WHAT YOU NEED TO DO:
Would you filter the listing below so that only lines with the word "down" remain?

EXTRACTED ENTRIES:
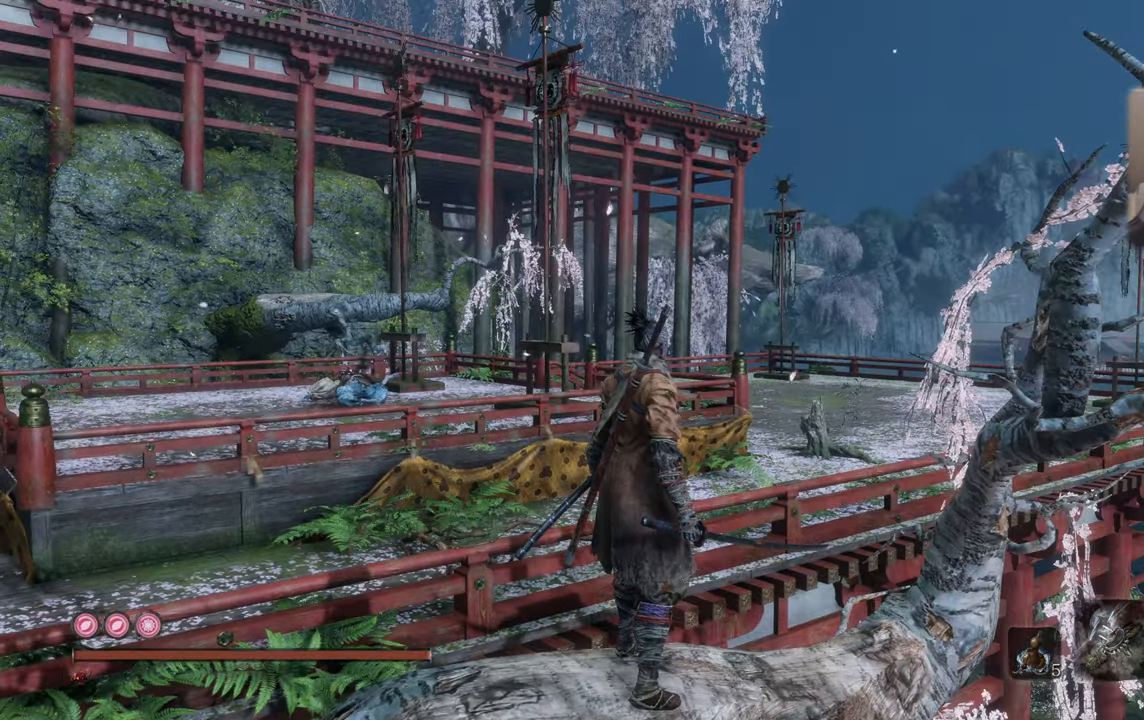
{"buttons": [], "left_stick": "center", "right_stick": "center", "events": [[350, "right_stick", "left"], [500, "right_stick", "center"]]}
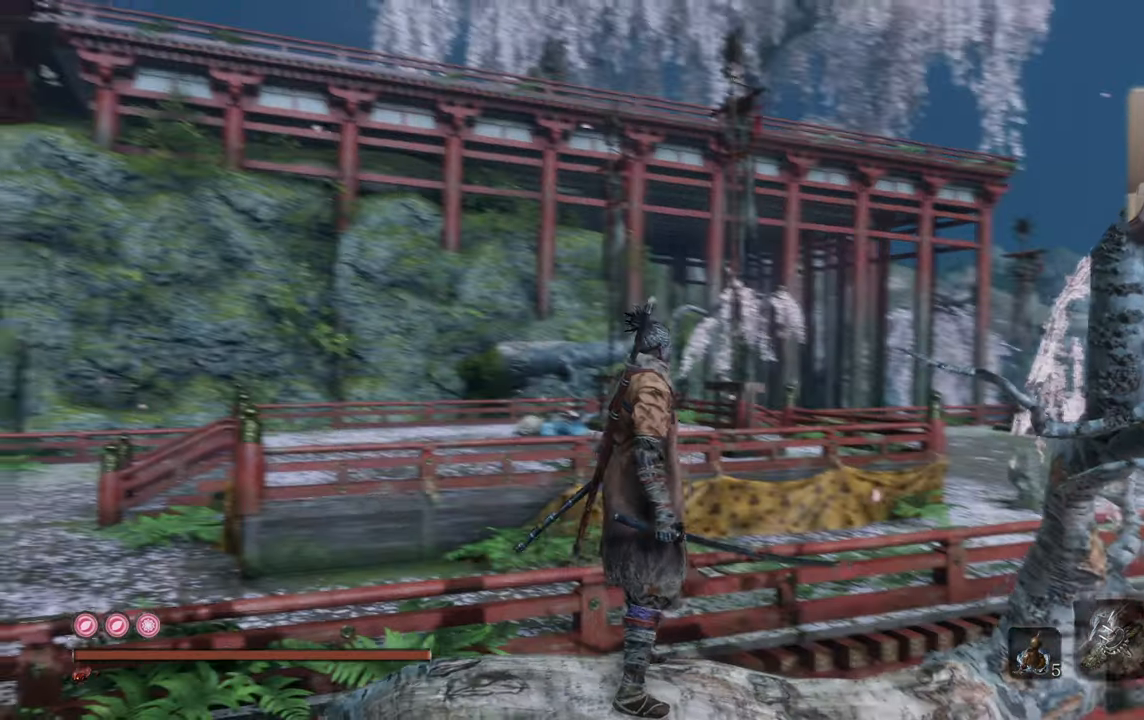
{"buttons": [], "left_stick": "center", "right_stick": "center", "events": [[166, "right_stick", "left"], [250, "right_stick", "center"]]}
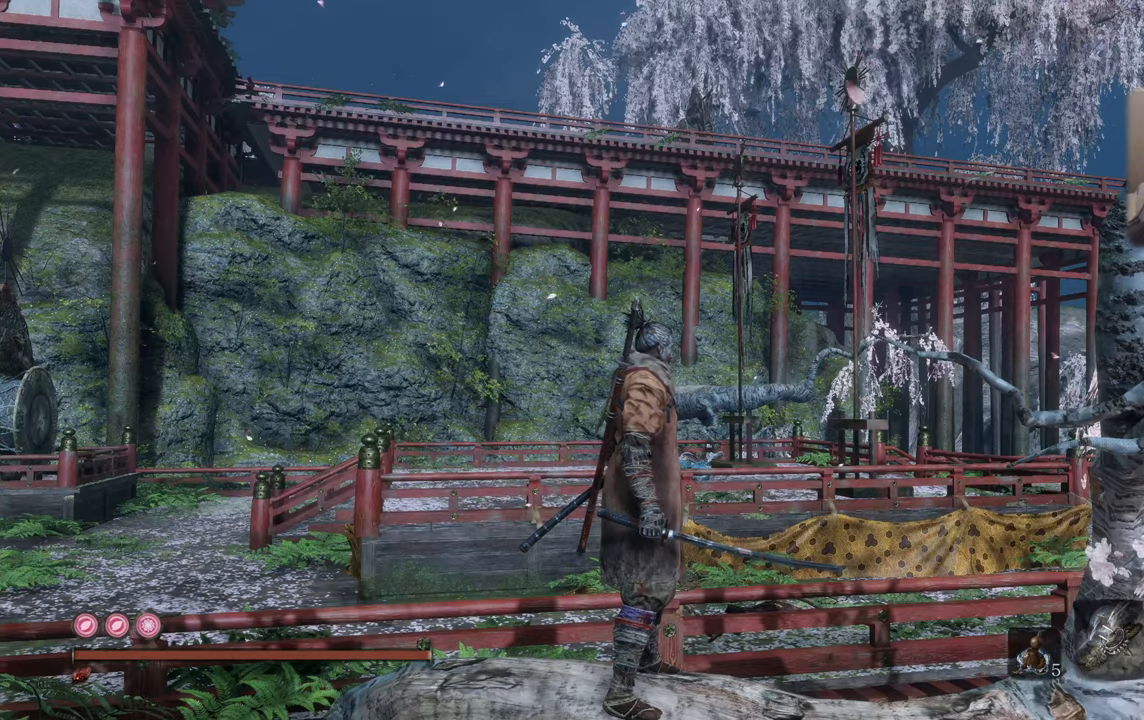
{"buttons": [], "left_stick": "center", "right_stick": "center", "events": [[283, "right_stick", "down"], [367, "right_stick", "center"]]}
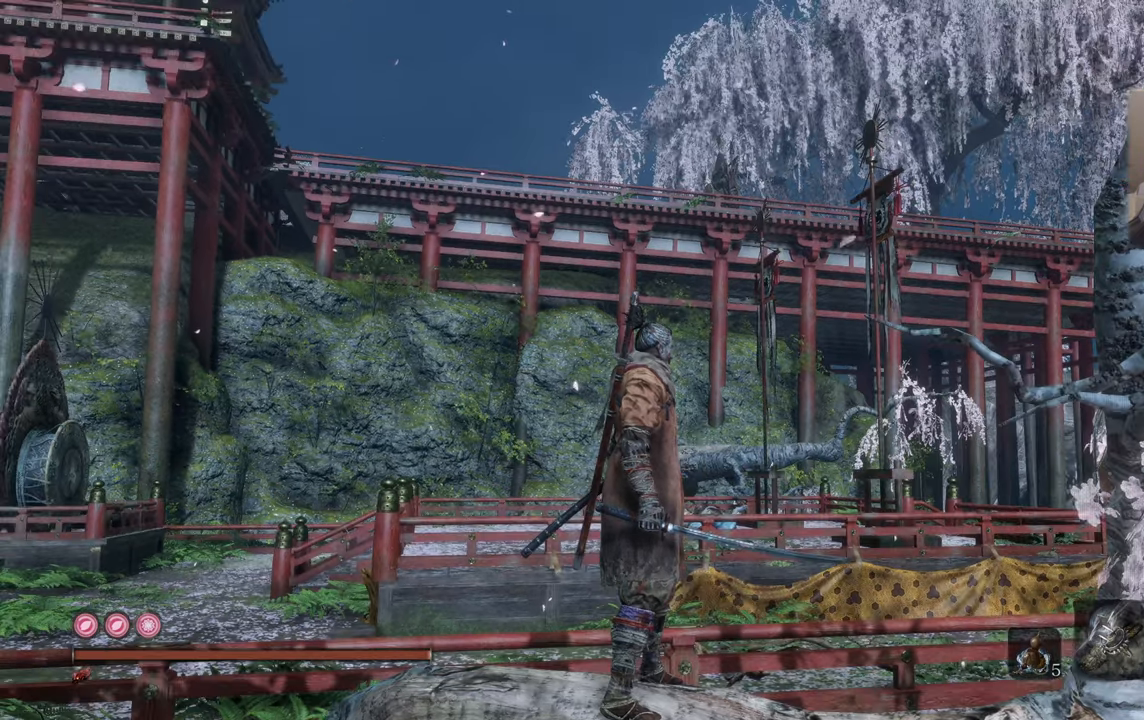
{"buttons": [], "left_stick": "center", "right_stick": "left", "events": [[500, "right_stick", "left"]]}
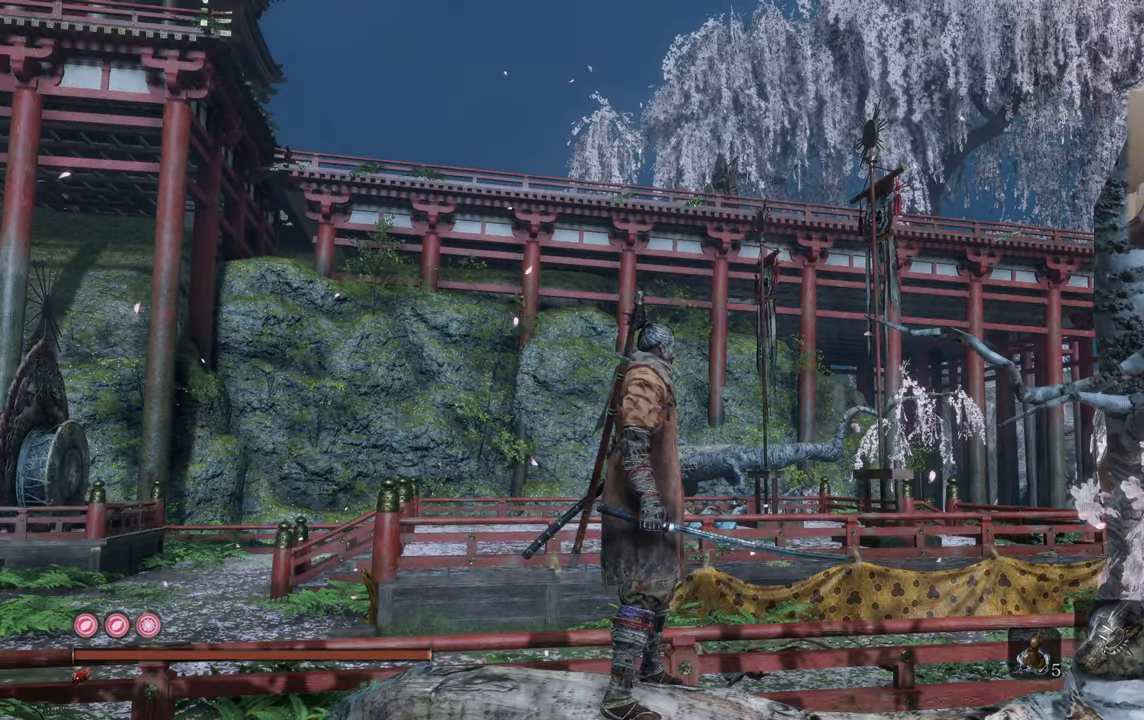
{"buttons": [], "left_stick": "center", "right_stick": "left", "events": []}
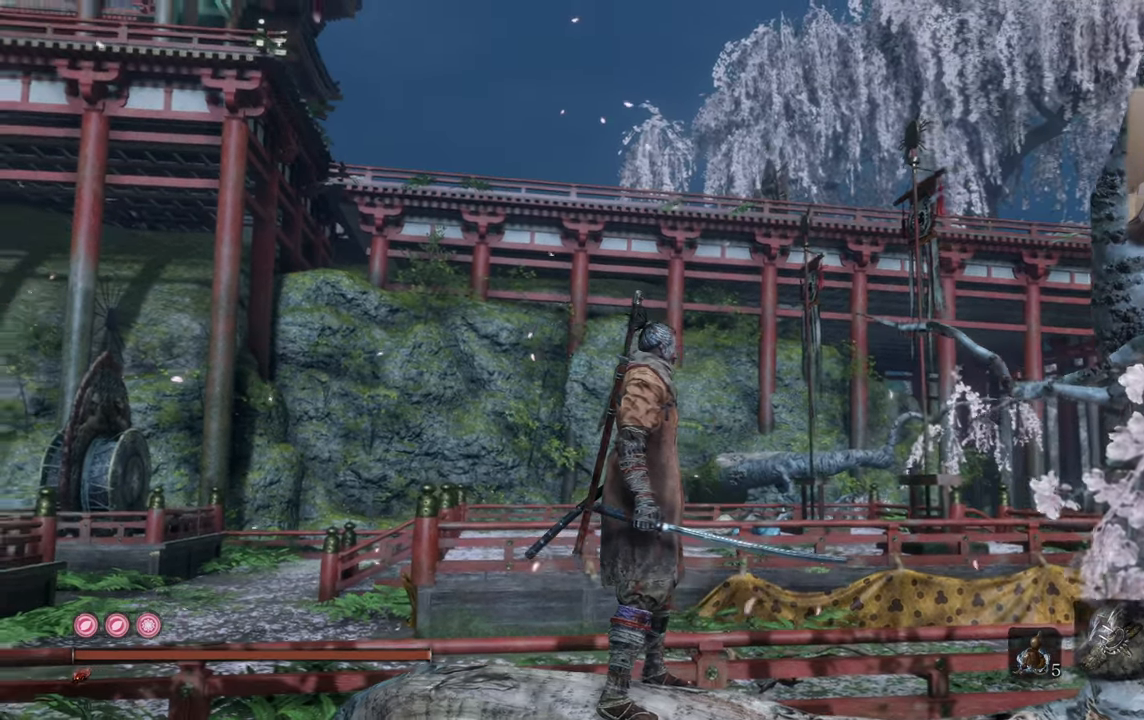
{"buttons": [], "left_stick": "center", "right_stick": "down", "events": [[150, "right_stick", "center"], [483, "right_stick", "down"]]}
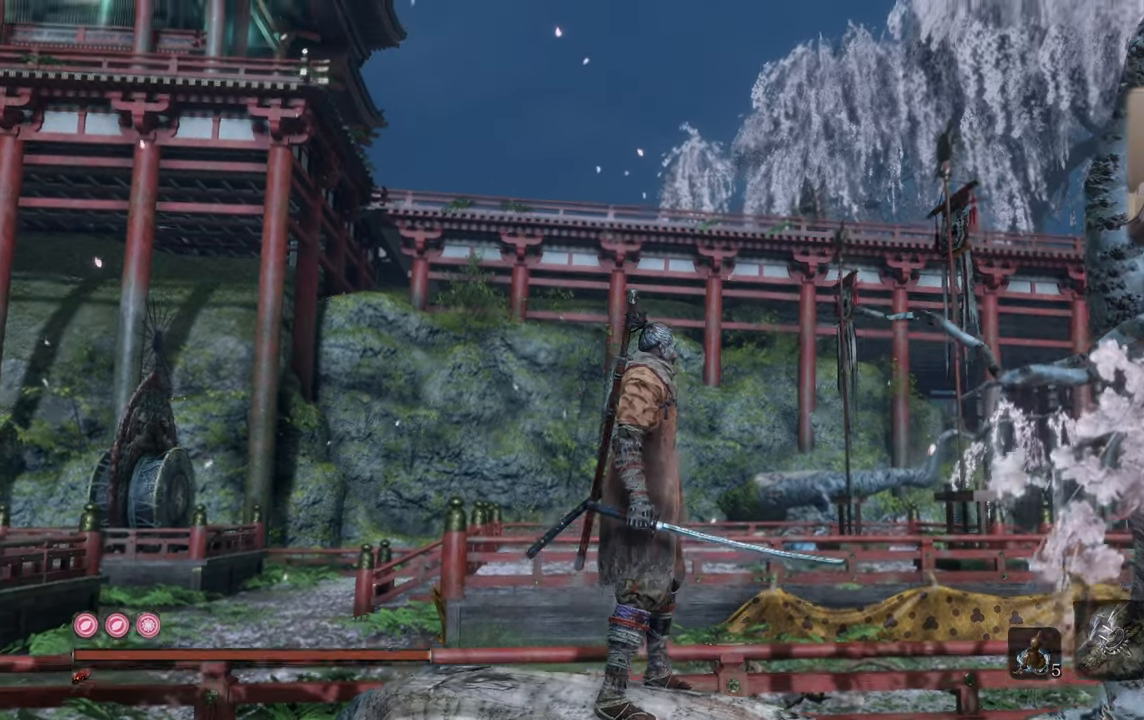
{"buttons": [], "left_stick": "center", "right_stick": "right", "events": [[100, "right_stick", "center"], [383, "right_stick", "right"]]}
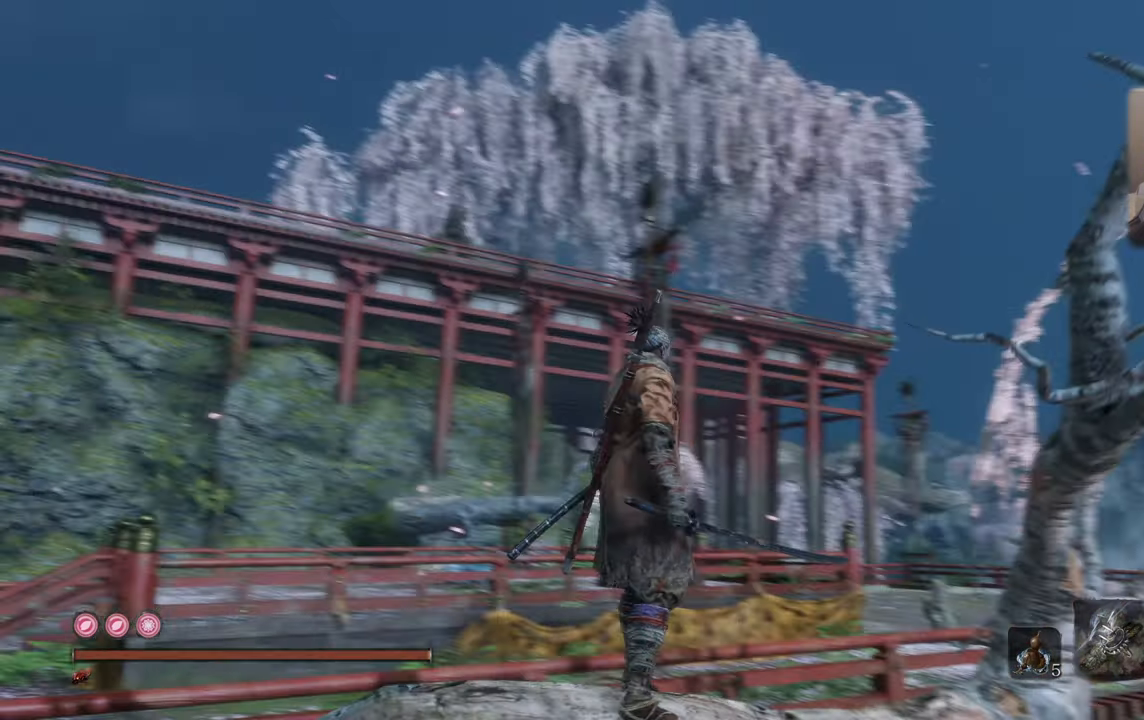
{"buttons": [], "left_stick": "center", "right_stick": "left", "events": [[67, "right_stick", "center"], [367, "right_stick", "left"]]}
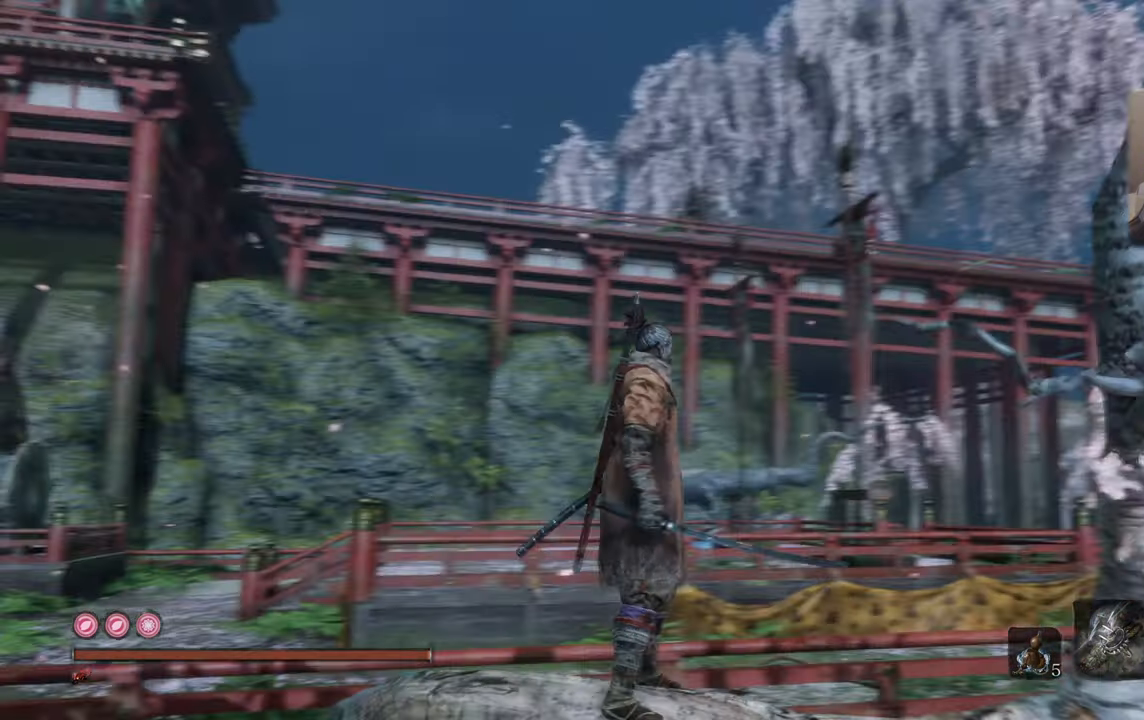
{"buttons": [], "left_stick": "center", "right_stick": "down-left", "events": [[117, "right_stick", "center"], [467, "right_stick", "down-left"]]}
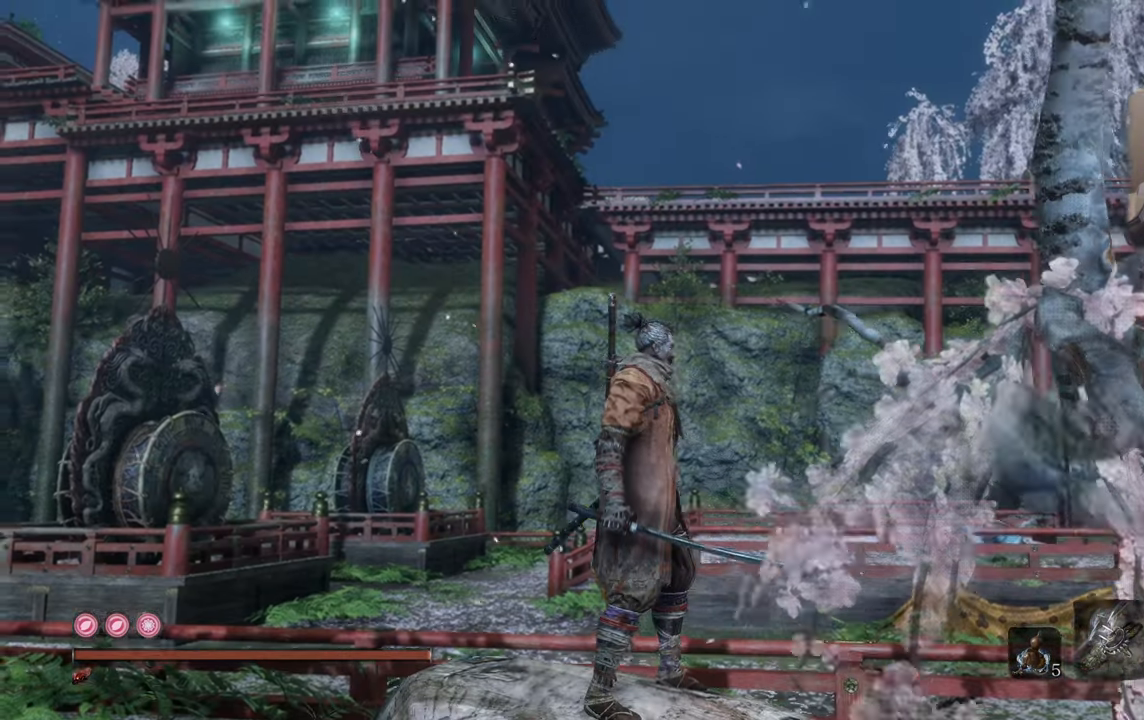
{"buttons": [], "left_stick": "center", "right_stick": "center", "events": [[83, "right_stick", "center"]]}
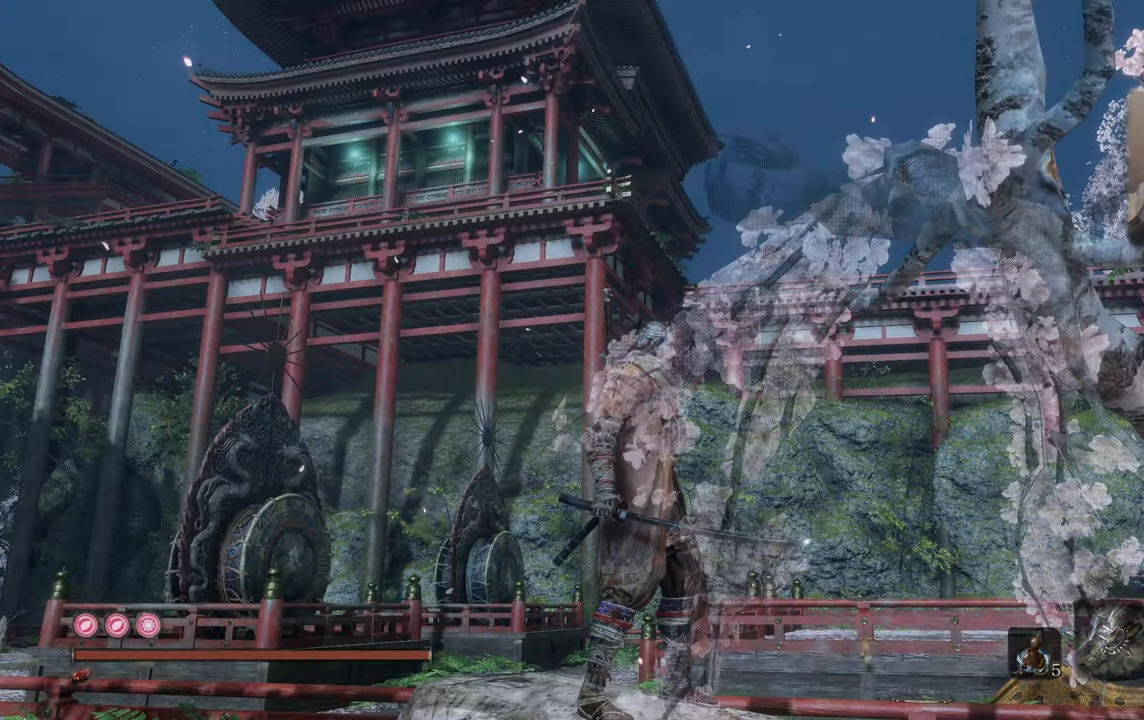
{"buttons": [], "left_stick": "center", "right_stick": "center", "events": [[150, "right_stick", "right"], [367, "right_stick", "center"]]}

OUTPUT OF THE EXERCISE:
{"buttons": [], "left_stick": "center", "right_stick": "center", "events": [[283, "right_stick", "down"], [367, "right_stick", "center"]]}
{"buttons": [], "left_stick": "center", "right_stick": "down", "events": [[150, "right_stick", "center"], [483, "right_stick", "down"]]}
{"buttons": [], "left_stick": "center", "right_stick": "down-left", "events": [[117, "right_stick", "center"], [467, "right_stick", "down-left"]]}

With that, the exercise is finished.